= Akshayanathasamy Temple, Tirumanthurai =

Temple in Tamil Nadu, India

Akshayanathasamy Temple is a Hindu temple dedicated to the deity Shiva, located at Tirumanthurai in Thanjavur district, Tamil Nadu, India.

==Vaippu Sthalam==
According to Periya Puranam, this is one of the shrines of the Vaippu Sthalams sung by Tamil Saivite Nayanar Sambandar. This place is also known as Manthurai. In Tamil Nadu there are two places in the name of Manthurai. They are known as Vadakarai Manthurai and Thenkarai Manthurai. Vadakarai Manthurai, on the banks of Cauvery, is located at Trichy-Lalgudi, is the 58th Paadal Petra Sthalam known as Maanturai Amravaneswarar Temple. Thenkarai Manthurai is located at near Suriyanarkoil in Aduthurai-Thiruppanandal route in the Kumbakonam-Mayiladuthurai road. This is Thenkarai Manthurai.

==Presiding deity==
The presiding deity in the garbhagriha, represented by the lingam, is known as Akshayanathasamy. The Goddess is known as Yoganayaki.

==Specialities==
As Chandra participated in the Daksha yajna, he had to face the wrath of Shiva. He was affected by some disease and in order to get cured he asked the advice of his guru. As per his advice Chandra came to this place and worshipped the deity. Then the disease was cured. Kalamaa Muni and Navagraha during their halt at Suriyanar Koil worshipped the presiding deity of this temple. Till date devotees after worshipping Akshayanathasamy, goes to Suryanar Koil. In this temple there is a well.

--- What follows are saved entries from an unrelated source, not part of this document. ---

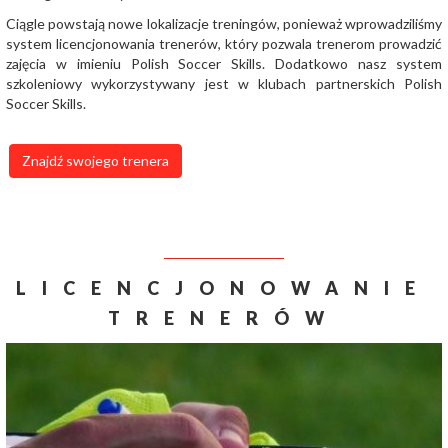
Ciągle powstają nowe lokalizacje treningów, ponieważ wprowadziliśmy
system licencjonowania trenerów, który pozwala trenerom prowadzić
zajęcia w imieniu Polish Soccer Skills. Dodatkowo nasz system
szkoleniowy wykorzystywany jest w klubach partnerskich Polish
Soccer Skills.
Znajdź swojego trenera
LICENCJONOWANIE
TRENERÓW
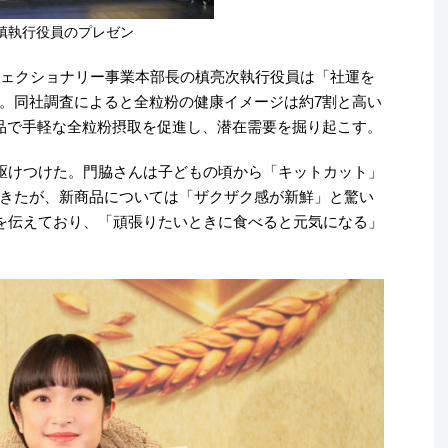
槙執行役員のプレゼン
フェクショナリー事業本部長の槙亮次執行役員は「社運を
。同社調査によると全粒粉の健康イメージは約7割と高い
品で手軽な全粒粉摂取を促進し、潜在需要を掘り起こす。
駆けつけた。門脇さんは子どもの頃から「キットカット」
きたが、新商品については「ザクザク感が新鮮」と驚い
を伝えており、「頑張りたいときに食べると元気になる」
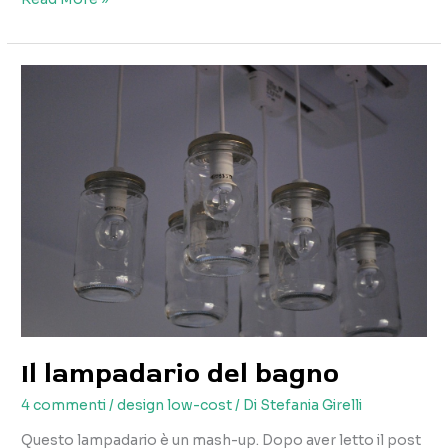
della
libreria
Il lampadario del bagno
4 commenti
/
design low-cost
/ Di
Stefania Girelli
Questo lampadario è un mash-up. Dopo aver letto il post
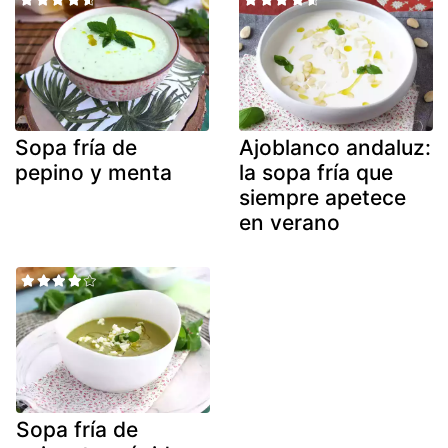
Sopa fría de
Ajoblanco andaluz:
pepino y menta
la sopa fría que
siempre apetece
en verano
Sopa fría de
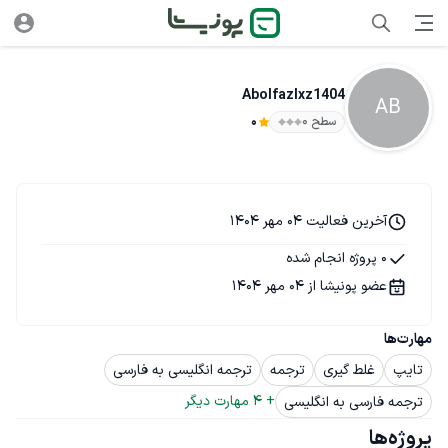
Abolfazlxz1404
AB
سطح ۰
0
آخرین فعالیت 04 مهر 1404
0 پروژه انجام شده
عضو پونیشا از 04 مهر 1404
مهارت‌ها
تایپ
غلط گیری
ترجمه
ترجمه انگلیسی به فارسی
+ 
4
 مهارت دیگر
ترجمه فارسی به انگلیسی
پروژه‌ها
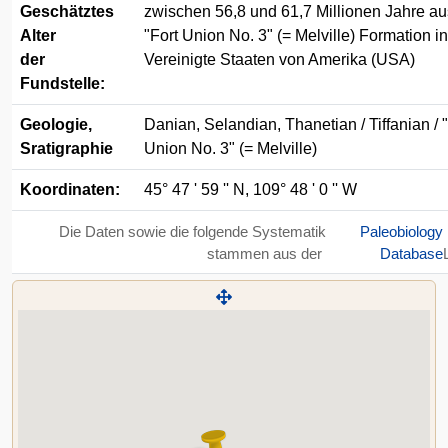
Geschätztes
zwischen 56,8 und 61,7 Millionen Jahre au
Alter
"Fort Union No. 3" (= Melville) Formation in
der
Vereinigte Staaten von Amerika (USA)
Fundstelle:
Geologie,
Danian, Selandian, Thanetian / Tiffanian / 
Sratigraphie
Union No. 3" (= Melville)
Koordinaten:
45° 47 ' 59 '' N, 109° 48 ' 0 '' W
Die Daten sowie die folgende Systematik
Paleobiology
stammen aus der
Database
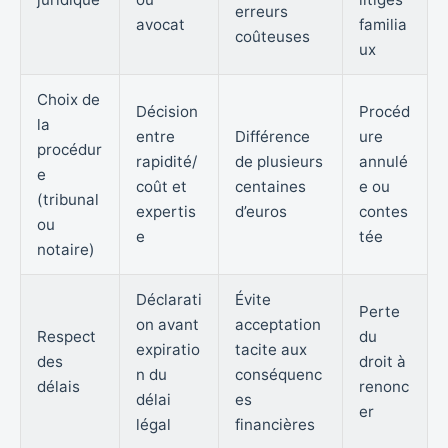
erreurs
avocat
familia
coûteuses
ux
Choix de
Décision
Procéd
la
entre
Différence
ure
procédur
rapidité/
de plusieurs
annulé
e
coût et
centaines
e ou
(tribunal
expertis
d’euros
contes
ou
e
tée
notaire)
Déclarati
Évite
Perte
on avant
acceptation
Respect
du
expiratio
tacite aux
des
droit à
n du
conséquenc
délais
renonc
délai
es
er
légal
financières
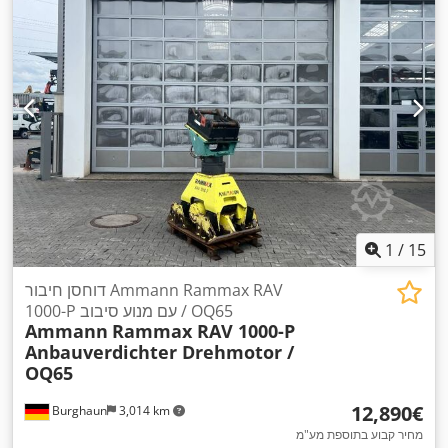
1
/
15
דוחסן חיבור Ammann Rammax RAV
1000-P עם מנוע סיבוב / OQ65
Ammann
Rammax RAV 1000-P
Anbauverdichter Drehmotor /
OQ65
‏12,890 ‏€
Burghaun
3,014 km
מחיר קבוע בתוספת מע"מ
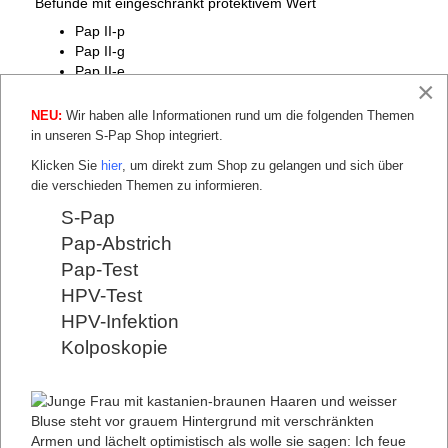
Befunde mit eingeschränkt protektivem Wert
Pap II-p
Pap II-g
Pap II-e
×
Gruppe
Pap III
Unklare bzw. zweifelhafte Befunde
NEU:
Wir haben alle Informationen rund um die folgenden Themen
in unseren S-Pap Shop integriert.
Pap III-p
Pap III-g
Klicken Sie
hier
, um direkt zum Shop zu gelangen und sich über
Pap III-e
die verschieden Themen zu informieren.
Pap III-x
S-Pap
Gruppe
Pap IIID
Pap-Abstrich
Dysplasie-Befunde mit größerer Regressionsneigung
Pap-Test
Pap IIID1
Pap IIID2
HPV-Test
Der Überblick über die Pap-Gruppen soll Ihnen helfen, Ihr
HPV-Infektion
Untersuchungsergebnis besser einschätzen zu können.
Kolposkopie
Gruppe
Pap IV
Unmittelbare Vorstadien des Zervixkarzinoms
Pap IVa-p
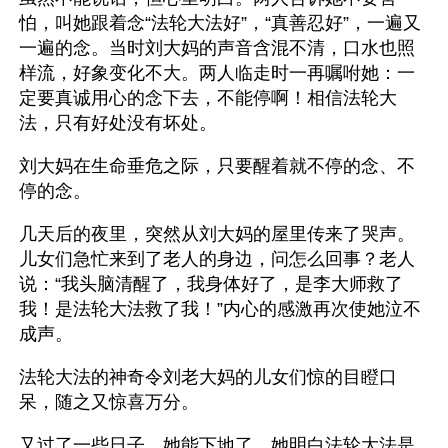
怕，叫她跟着念“法轮大法好”，“真善忍好”，一遍又
一遍的念。当时刘大妈的声音含混不清，口水也照
样流，好象变化不大。两人临走时一再嘱咐她：一
定要真诚用心的念下去，不能停啊！相信法轮大
法，只有好处没有坏处。
刘大妈在生命垂危之际，只要醒着就不停的念、不
停的念。
几天后的夜里，突然从刘大妈的屋里传来了哭声。
儿女们急忙来到了老人的身边，问怎么回事？老人
说：“我头脑清醒了，我身体好了，是李大师救了
我！是法轮大法救了我！”内心的感激再次使她泣不
成声。
法轮大法的神奇令刘老大妈的儿女们惊的目瞪口
呆，随之又惊喜万分。
又过了一些日子，她能下地了。她明白法轮大法是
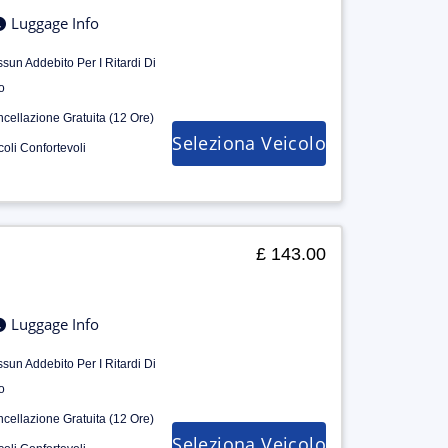
Luggage Info
sun Addebito Per I Ritardi Di
o
cellazione Gratuita (12 Ore)
Seleziona Veicolo
coli Confortevoli
£ 143.00
Luggage Info
sun Addebito Per I Ritardi Di
o
cellazione Gratuita (12 Ore)
Seleziona Veicolo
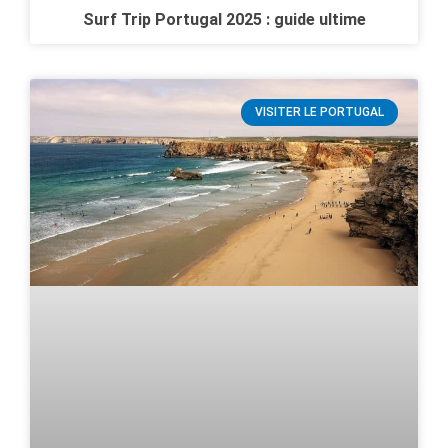
Surf Trip Portugal 2025 : guide ultime
VISITER LE PORTUGAL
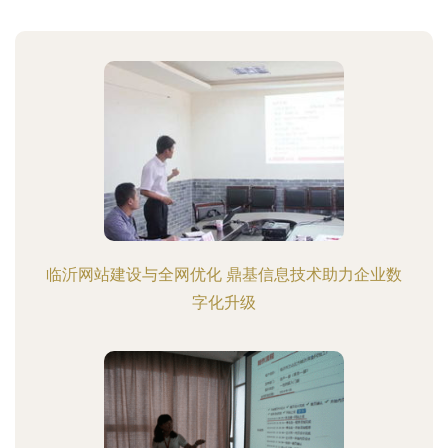
临沂网站建设与全网优化 鼎基信息技术助力企业数
字化升级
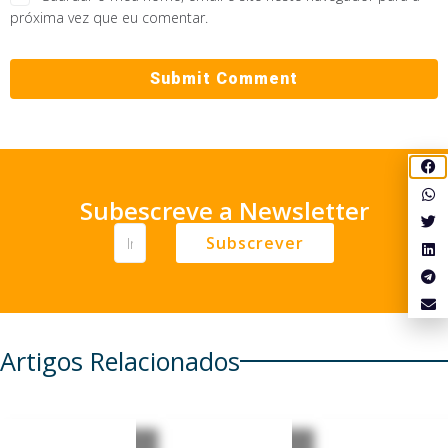
próxima vez que eu comentar.
Subescreve a Newsletter
Subscrever
Artigos Relacionados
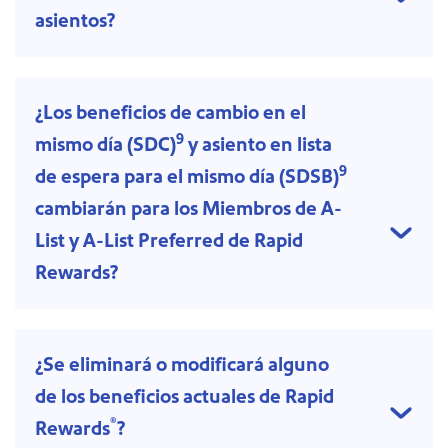
asientos?
¿Los beneficios de cambio en el
9
mismo día (SDC)
y asiento en lista
9
de espera para el mismo día (SDSB)
cambiarán para los Miembros de A-
List y A-List Preferred de Rapid
Rewards?
¿Se eliminará o modificará alguno
de los beneficios actuales de Rapid
®
Rewards
?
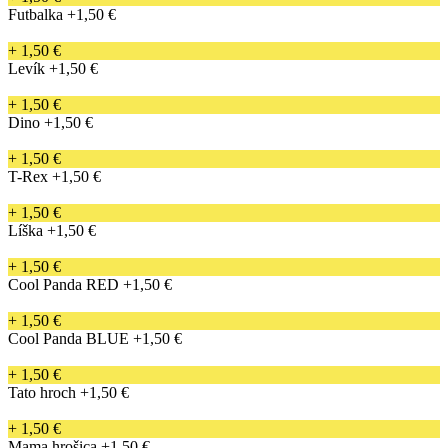
Futbalka
+1,50 €
+ 1,50 €
Levík
+1,50 €
+ 1,50 €
Dino
+1,50 €
+ 1,50 €
T-Rex
+1,50 €
+ 1,50 €
Líška
+1,50 €
+ 1,50 €
Cool Panda RED
+1,50 €
+ 1,50 €
Cool Panda BLUE
+1,50 €
+ 1,50 €
Tato hroch
+1,50 €
+ 1,50 €
Mama hrošica
+1,50 €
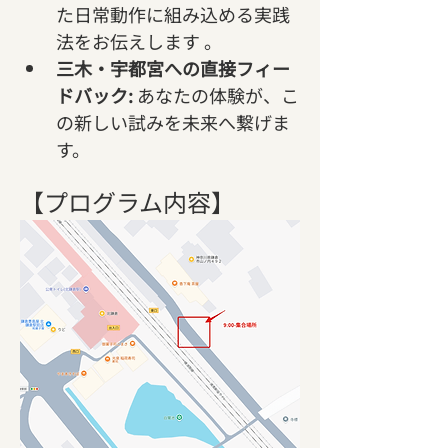
た日常動作に組み込める実践
法をお伝えします 。   
三木・宇都宮への直接フィー
ドバック:
 あなたの体験が、こ
の新しい試みを未来へ繋げま
す。
【プログラム内容】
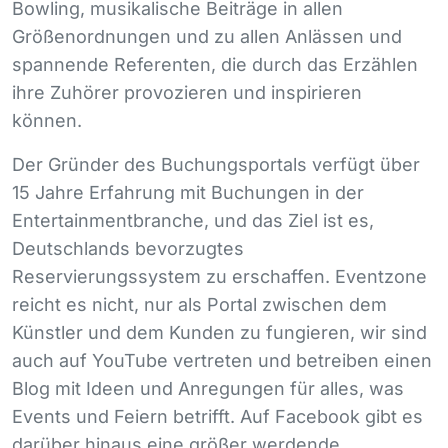
Bowling, musikalische Beiträge in allen
Größenordnungen und zu allen Anlässen und
spannende Referenten, die durch das Erzählen
ihre Zuhörer provozieren und inspirieren
können.
Der Gründer des Buchungsportals verfügt über
15 Jahre Erfahrung mit Buchungen in der
Entertainmentbranche, und das Ziel ist es,
Deutschlands bevorzugtes
Reservierungssystem zu erschaffen. Eventzone
reicht es nicht, nur als Portal zwischen dem
Künstler und dem Kunden zu fungieren, wir sind
auch auf YouTube vertreten und betreiben einen
Blog mit Ideen und Anregungen für alles, was
Events und Feiern betrifft. Auf Facebook gibt es
darüber hinaus eine größer werdende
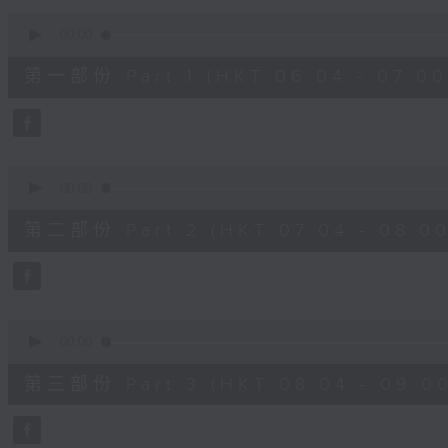
90%
0
seconds
00:00
of
50
第一部份 Part 1 (HKT 06:04 - 07:00
minutes,
50
seconds
Volume
90%
0
seconds
00:00
of
54
第二部份 Part 2 (HKT 07:04 - 08:00
minutes,
9
seconds
Volume
90%
0
seconds
00:00
of
52
第三部份 Part 3 (HKT 08:04 - 09:00
minutes,
43
seconds
Volume
90%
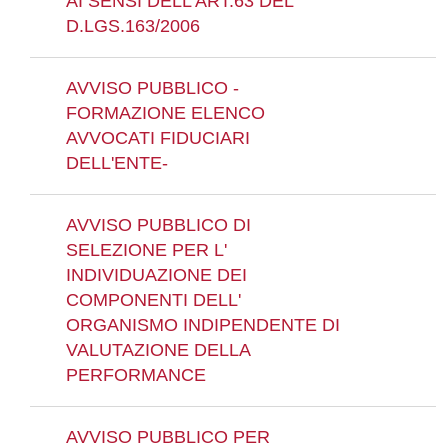
AI SENSI DELL'ART.63 DEL
D.LGS.163/2006
AVVISO PUBBLICO -
FORMAZIONE ELENCO
AVVOCATI FIDUCIARI
DELL'ENTE-
AVVISO PUBBLICO DI
SELEZIONE PER L'
INDIVIDUAZIONE DEI
COMPONENTI DELL'
ORGANISMO INDIPENDENTE DI
VALUTAZIONE DELLA
PERFORMANCE
AVVISO PUBBLICO PER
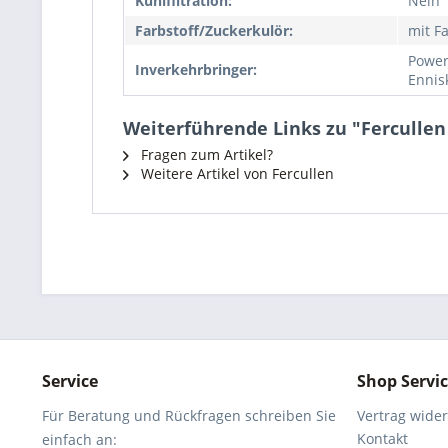
Kühlfiltration:
Nein
Farbstoff/Zuckerkulör:
mit Fa
Power
Inverkehrbringer:
Ennisk
Weiterführende Links zu "Fercullen 
Fragen zum Artikel?
Weitere Artikel von Fercullen
Service
Shop Servi
Für Beratung und Rückfragen schreiben Sie
Vertrag wide
Kontakt
einfach an:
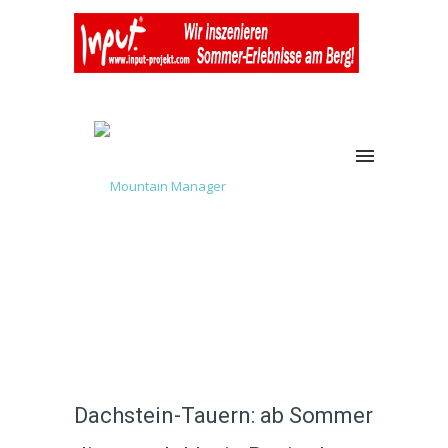
Dachstein-Tauern: ab Sommer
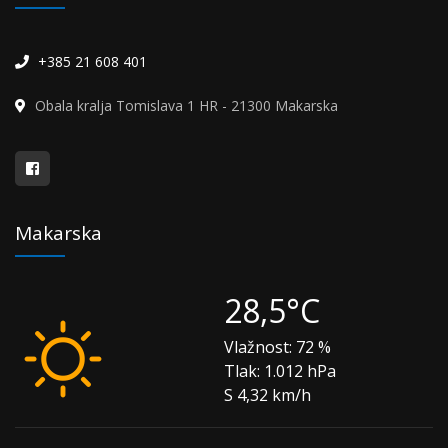
+385 21 608 401
Obala kralja Tomislava 1 HR - 21300 Makarska
Makarska
28,5°C
Vlažnost:
72 %
Tlak:
1.012 hPa
S 4,32 km/h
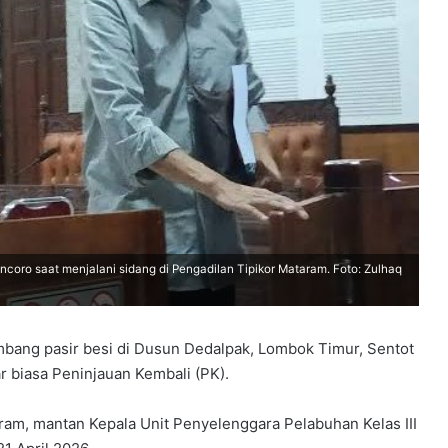
ncoro saat menjalani sidang di Pengadilan Tipikor Mataram. Foto: Zulhaq
mbang pasir besi di Dusun Dedalpak, Lombok Timur, Sentot
 biasa Peninjauan Kembali (PK).
ram, mantan Kepala Unit Penyelenggara Pelabuhan Kelas III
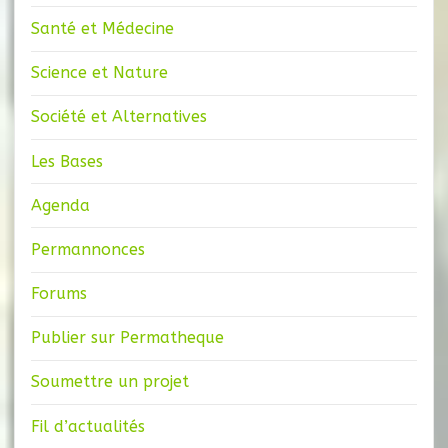
Santé et Médecine
Science et Nature
Société et Alternatives
Les Bases
Agenda
Permannonces
Forums
Publier sur Permatheque
Soumettre un projet
Fil d’actualités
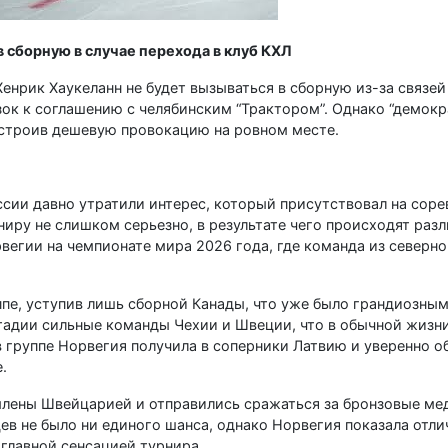
 сборную в случае перехода в клуб КХЛ
нрик Хаукеланн не будет вызываться в сборную из-за связей
зок к соглашению с челябинским “Трактором”. Однако “демокр
 устроив дешевую провокацию на ровном месте.
сии давно утратили интерес, который присутствовал на соре
ниру не слишком серьезно, в результате чего происходят раз
вегии на чемпионате мира 2026 года, где команда из северн
пе, уступив лишь сборной Канады, что уже было грандиозным
тадии сильные команды Чехии и Швеции, что в обычной жизни
 группе Норвегия получила в соперники Латвию и уверенно о
.
лены Швейцарией и отправились сражаться за бронзовые ме
ев не было ни единого шанса, однако Норвегия показала отли
 главной сенсацией турнира.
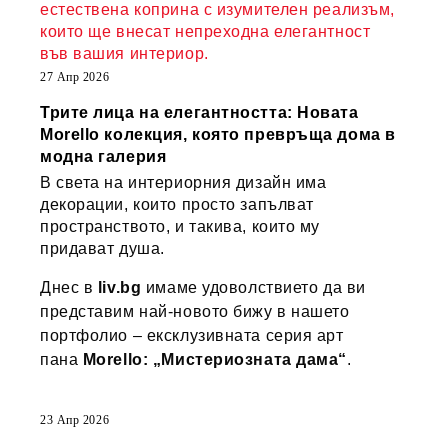
естествена коприна с изумителен реализъм,
които ще внесат непреходна елегантност
във вашия интериор.
27 Апр 2026
Трите лица на елегантността: Новата
Morello колекция, която превръща дома в
модна галерия
В света на интериорния дизайн има
декорации, които просто запълват
пространството, и такива, които му
придават душа.
Днес в
liv.bg
имаме удоволствието да ви
представим най-новото бижу в нашето
портфолио – ексклузивната серия арт
пана
Morello: „Мистериозната дама“
.
23 Апр 2026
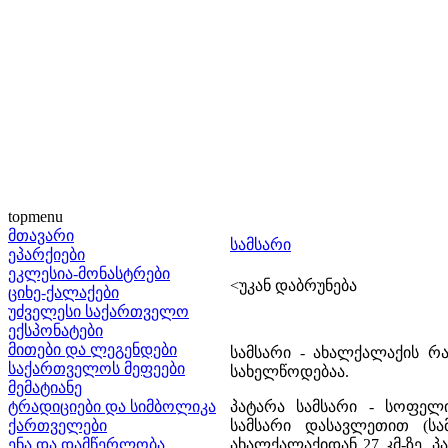
topmenu
მთავარი
სამსარი
ეპარქიები
ეკლესია-მონასტრები
<უკან დაბრუნება
ციხე-ქალაქები
უძველესი საქართველო
ექსპონატები
მითები და ლეგენდები
სამსარი - ახალქალაქის რ
საქართველოს მეფეები
სახელწოდებაა.
მემატიანე
ტრადიციები და სიმბოლიკა
პატარა სამსარი - სოფელ
ქართველები
სამსარი დასავლეთით (სა
ენა და დამწერლობა
ახალქალაქიდან 27 კმ-ზე.
პ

During Valarpirai (waxing moon) the water level increases and during Theypirai (waning moon) the water level decreases. During Amavasya, in December 2018, the water from the well started to come out, when large number of devotees saw them with surprise.

==Structure==
The temple has a gopura. In the prakara shrines of Vinayaka, Subramania, Gajalakshmi and Venugopala Perumal are found. There is also Nataraja shrine. Bhairava, Surya and Somasundara are also found. The shrine of Somasundara is found in the left side. Temple tank is found near the temple. In the kosta, Dakshinamurti, Nartana Vinayaka, and Lingodbhava are found. Vinayaka is found with his consort. Shrine of Sambandar, Appar, Sundarar and Manikkavacakar is also found.

==Location==
The temple is located in Kumbakonam-Mayiladuthurai road, next to Thirubhuvanam, Thiruvidaimarudur and Aduthurai. Through Aduthurai, in left, after reaching Thirumangalakudi and Suryanar Kovil, in the right a road leads to Manalur. Through Poompuhar-Kallanai road also this place can be reached. One time puja is held in the temple.